Extracted information —

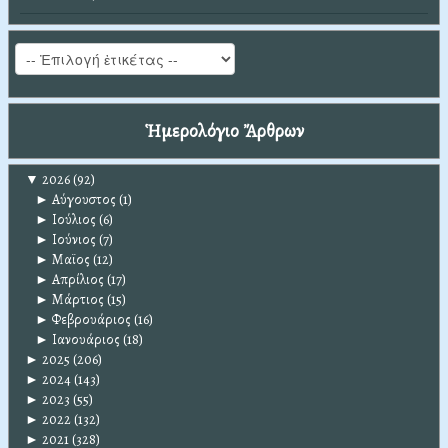
Ἡμερολόγιο Ἄρθρων
▼
2026
(92)
►
Αύγουστος
(1)
►
Ιούλιος
(6)
►
Ιούνιος
(7)
►
Μαϊος
(12)
►
Απρίλιος
(17)
►
Μάρτιος
(15)
►
Φεβρουάριος
(16)
►
Ιανουάριος
(18)
►
2025
(206)
►
2024
(143)
►
2023
(55)
►
2022
(132)
►
2021
(328)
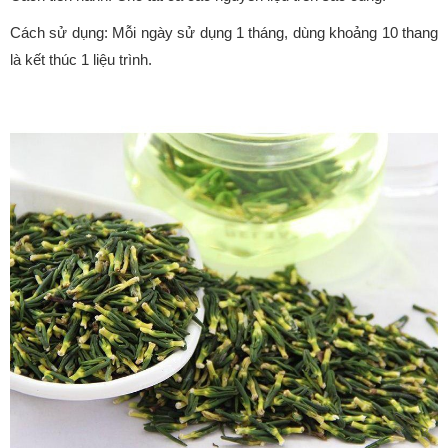
Cách sử dụng: Mỗi ngày sử dụng 1 tháng, dùng khoảng 10 thang
là kết thúc 1 liệu trình.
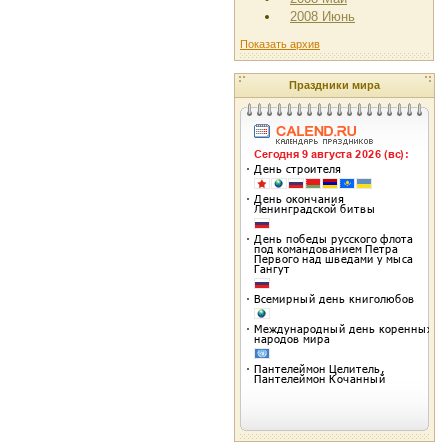
2008 Июнь
Показать архив
Праздники мира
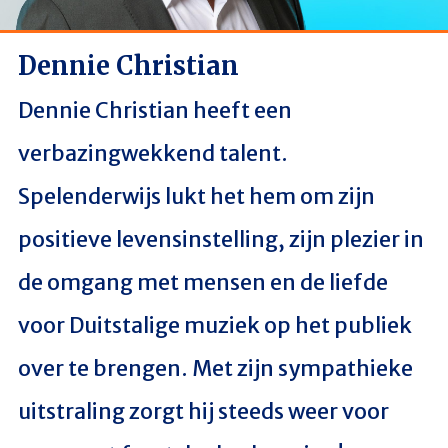
Dennie Christian
Dennie Christian heeft een
verbazingwekkend talent.
Spelenderwijs lukt het hem om zijn
positieve levensinstelling, zijn plezier in
de omgang met mensen en de liefde
voor Duitstalige muziek op het publiek
over te brengen. Met zijn sympathieke
uitstraling zorgt hij steeds weer voor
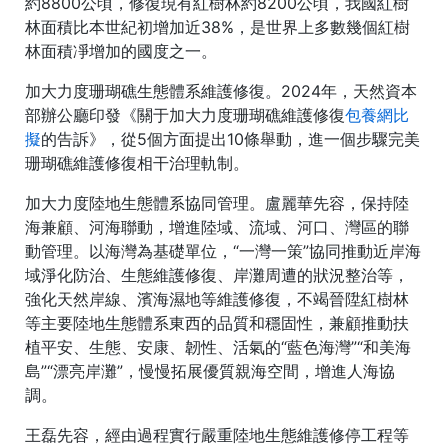
約8800公頃，修復現有紅樹林約8200公頃，我國紅樹
林面積比本世紀初增加近38%，是世界上多數幾個紅樹
林面積凈增加的國度之一。
加大力度珊瑚礁生態體系維護修復。2024年，天然資本
部辦公廳印發《關于加大力度珊瑚礁維護修復
包養網比
擬
的告訴》，從5個方面提出10條舉動，進一個步驟完美
珊瑚礁維護修復相干治理軌制。
加大力度陸地生態體系協同管理。盧麗華先容，保持陸
海兼顧、河海聯動，增進陸域、流域、河口、灣區的聯
動管理。以海灣為基礎單位，“一灣一策”協同推動近岸海
域淨化防治、生態維護修復、岸灘周遭的狀況整治等，
強化天然岸線、濱海濕地等維護修復，不竭晉陞紅樹林
等主要陸地生態體系東西的品質和穩固性，兼顧推動扶
植平安、生態、安康、韌性、活氣的“藍色海灣”“和美海
島”“漂亮岸灘”，慢慢拓展優質親海空間，增進人海協
調。
王磊先容，經由過程實行嚴重陸地生態維護修停工程等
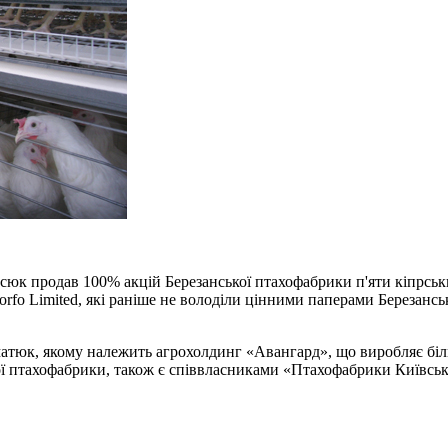
к продав 100% акцій Березанської птахофабрики п'яти кіпрським
tamorfo Limited, які раніше не володіли цінними паперами Березан
атюк, якому належить агрохолдинг «Авангард», що виробляє біль
ої птахофабрики, також є співвласниками «Птахофабрики Київської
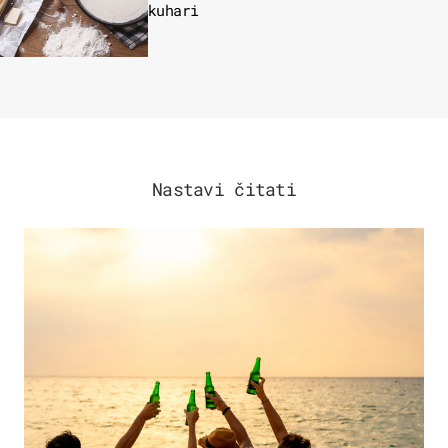
kuhari
Nastavi čitati
ZANIMLJIVOSTI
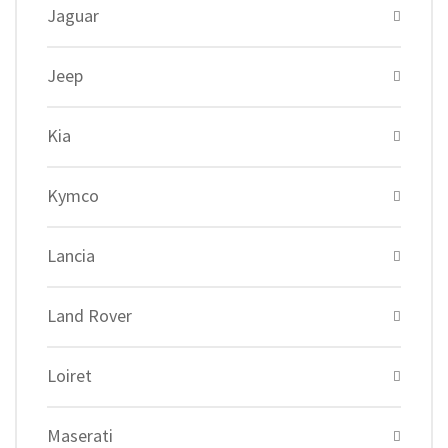
Jaguar
Jeep
Kia
Kymco
Lancia
Land Rover
Loiret
Maserati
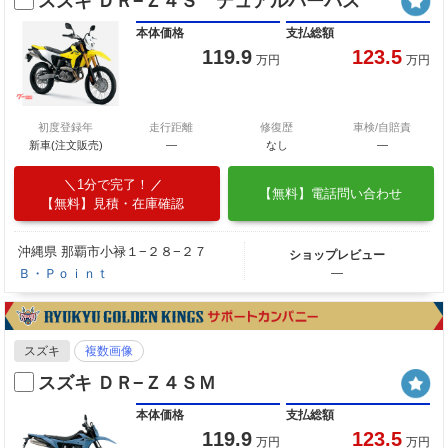
スズキ ＤＲ−Ｚ４Ｓ デュアルパーパス
本体価格
支払総額
119.9
123.5
万円
万円
初度登録年
走行距離
修復歴
車検/自賠責
新車(注文販売)
―
なし
―
1分で完了！
【無料】電話問い合わせ
【無料】見積・在庫確認
沖縄県 那覇市小禄１−２８−２７
ショップレビュー
Ｂ・Ｐｏｉｎｔ
―
スズキ
複数画像
スズキ ＤＲ−Ｚ４ＳＭ
本体価格
支払総額
119.9
123.5
万円
万円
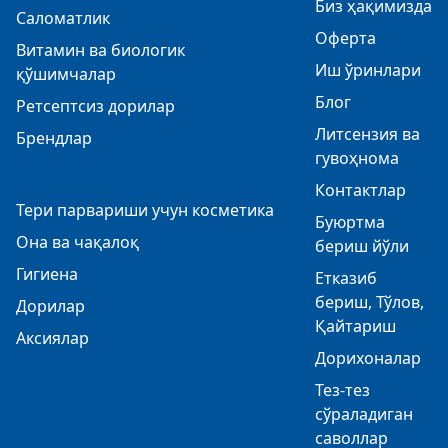
Биз ҳақимизда
Саломатлик
Оферта
Витамин ва биологик
Иш ўринлари
қўшимчалар
Блог
Ретсептсиз дорилар
Литсензия ва
Брендлар
гувоҳнома
Контактлар
Тери парвариши учун косметика
Буюртма
Она ва чақалоқ
бериш йўли
Гигиена
Етказиб
бериш, Тўлов,
Дорилар
Қайтариш
Аксиялар
Дорихоналар
Тез-тез
сўраладиган
саволлар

Directions for this task — The reply must be a number and nothing more: the count of lines above that contain the word "Dennie".

Answer box — 2